(YOUR ASSIGNMENT)
Only the lines from the one containing "John, Mark. 2021." through the end of the data belong in the answer; reproduce them exactly.

----

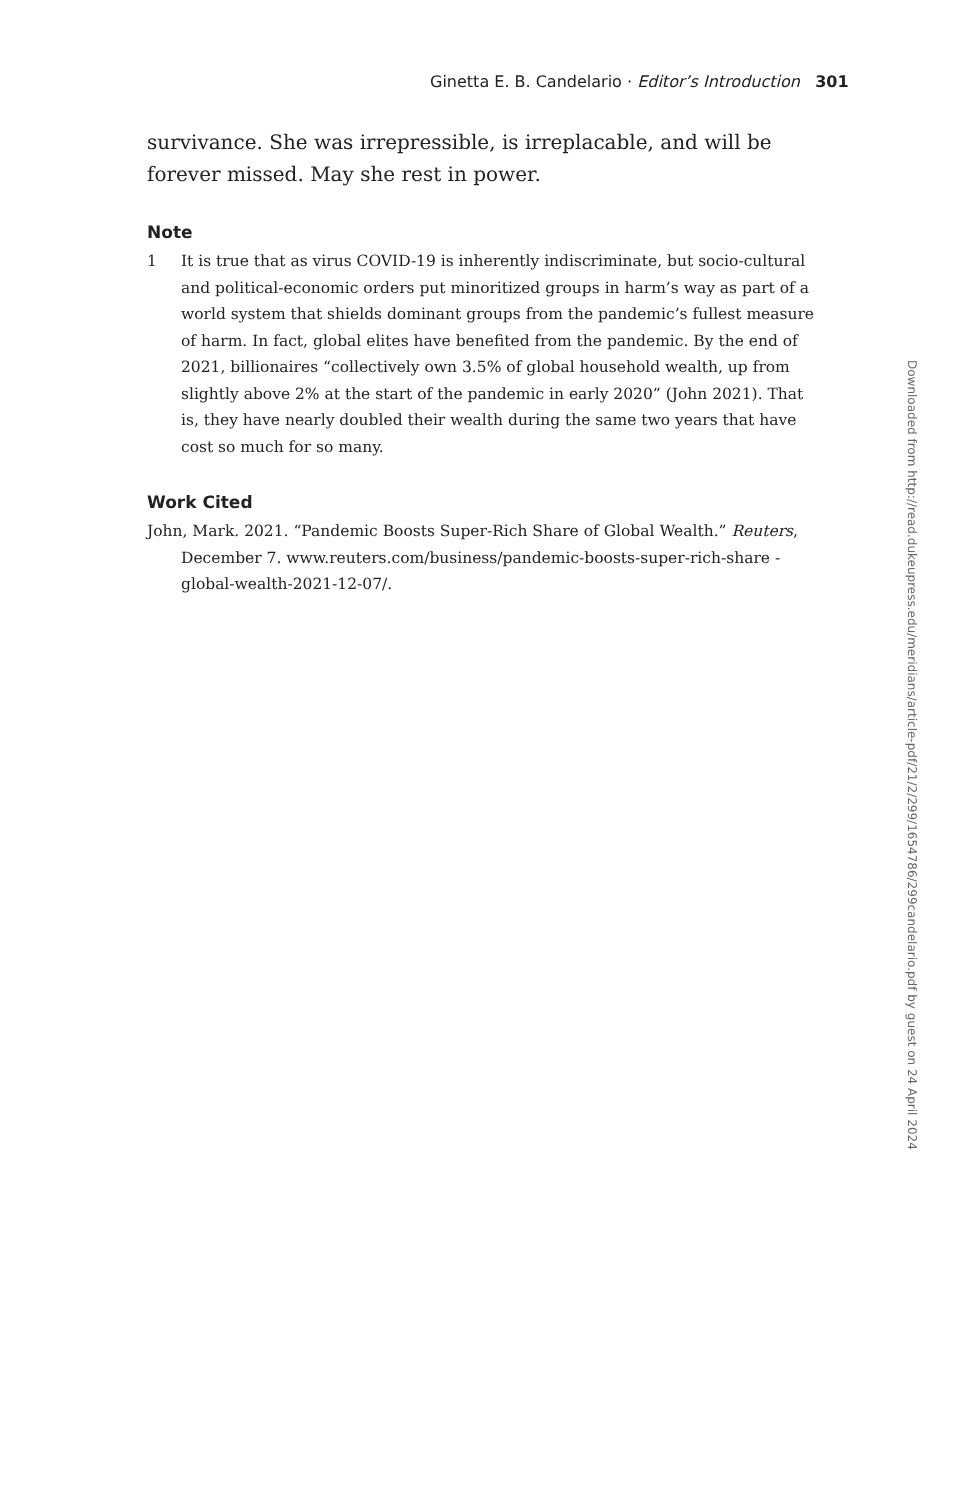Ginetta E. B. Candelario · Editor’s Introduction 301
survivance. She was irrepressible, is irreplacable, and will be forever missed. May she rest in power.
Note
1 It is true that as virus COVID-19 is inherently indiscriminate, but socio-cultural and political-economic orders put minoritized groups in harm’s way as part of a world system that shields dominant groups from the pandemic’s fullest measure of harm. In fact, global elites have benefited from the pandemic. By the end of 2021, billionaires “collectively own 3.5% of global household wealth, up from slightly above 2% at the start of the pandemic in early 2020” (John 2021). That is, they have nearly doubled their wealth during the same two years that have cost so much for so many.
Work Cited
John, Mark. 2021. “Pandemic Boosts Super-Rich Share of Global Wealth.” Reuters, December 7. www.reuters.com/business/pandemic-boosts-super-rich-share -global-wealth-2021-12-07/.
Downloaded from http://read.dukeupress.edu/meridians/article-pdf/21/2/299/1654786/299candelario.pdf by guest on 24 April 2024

----

(ANSWER SECTION)
John, Mark. 2021. “Pandemic Boosts Super-Rich Share of Global Wealth.” Reuters, December 7. www.reuters.com/business/pandemic-boosts-super-rich-share -global-wealth-2021-12-07/.
Downloaded from http://read.dukeupress.edu/meridians/article-pdf/21/2/299/1654786/299candelario.pdf by guest on 24 April 2024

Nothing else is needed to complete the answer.